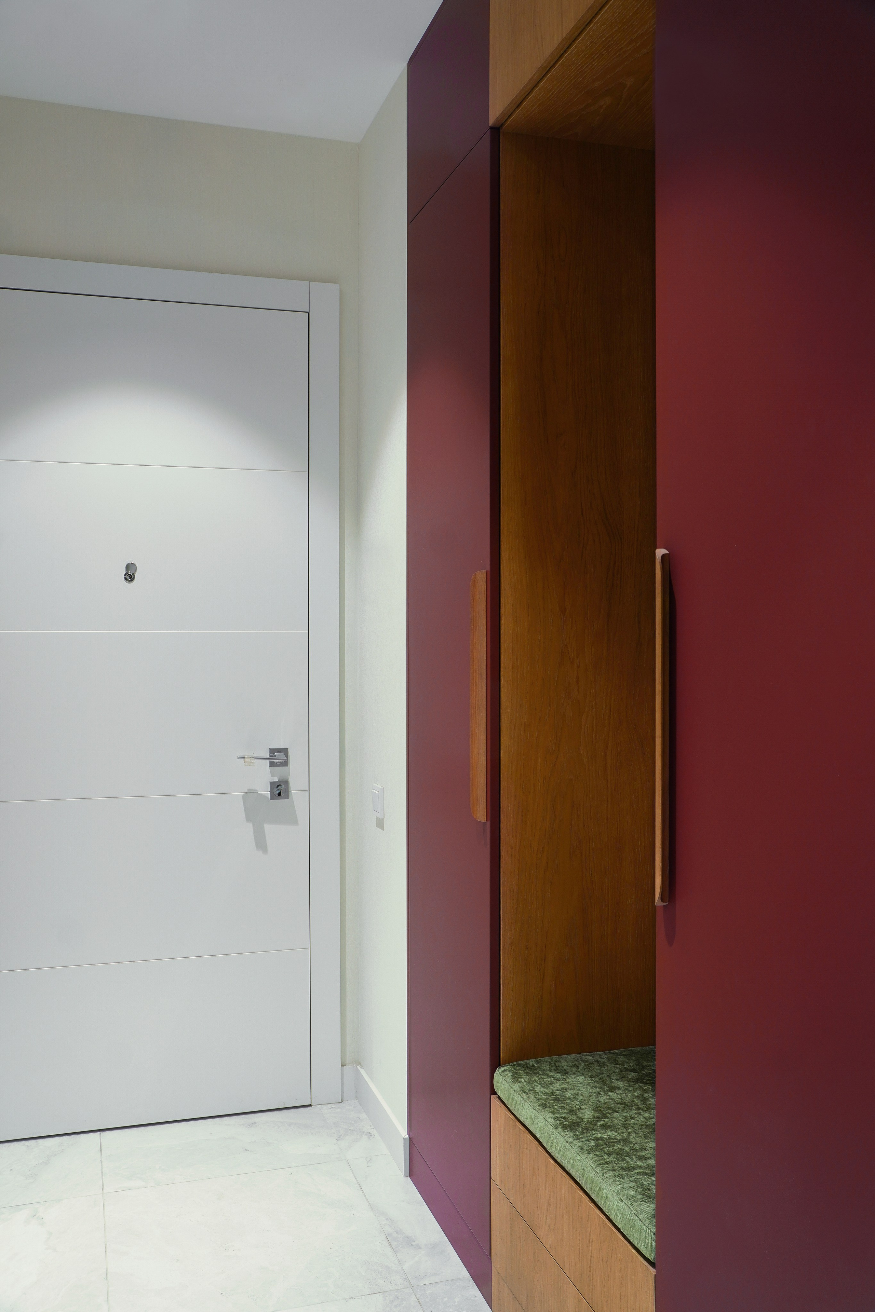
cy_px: 656
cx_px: 438
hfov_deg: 41.7
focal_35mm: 32
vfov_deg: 59.5
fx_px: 1148
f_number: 7.1
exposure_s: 2
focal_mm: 21
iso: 160
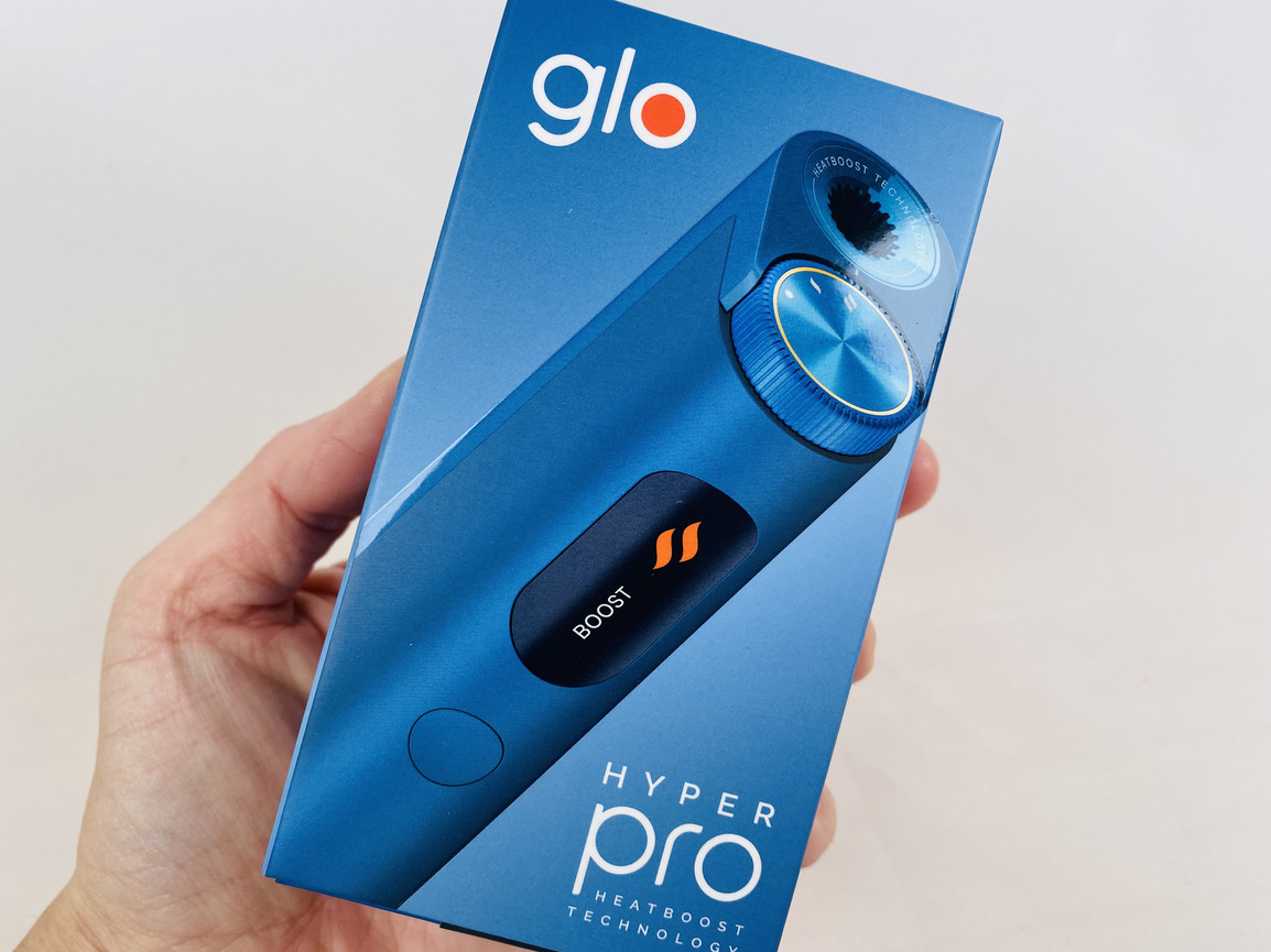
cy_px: 486
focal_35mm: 26
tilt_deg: -43.1
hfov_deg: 67.3
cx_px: 652
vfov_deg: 53.0
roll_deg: +3.1
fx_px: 954
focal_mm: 4.25
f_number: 1.8
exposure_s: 1/489
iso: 32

Exercise brief: Your answer must be an exact copy of the listing, minus its pictures.

The completed task:
cy_px: 656
cx_px: 438
hfov_deg: 41.7
focal_35mm: 32
vfov_deg: 59.5
fx_px: 1148
f_number: 7.1
exposure_s: 2
focal_mm: 21
iso: 160
cy_px: 486
focal_35mm: 26
tilt_deg: -43.1
hfov_deg: 67.3
cx_px: 652
vfov_deg: 53.0
roll_deg: +3.1
fx_px: 954
focal_mm: 4.25
f_number: 1.8
exposure_s: 1/489
iso: 32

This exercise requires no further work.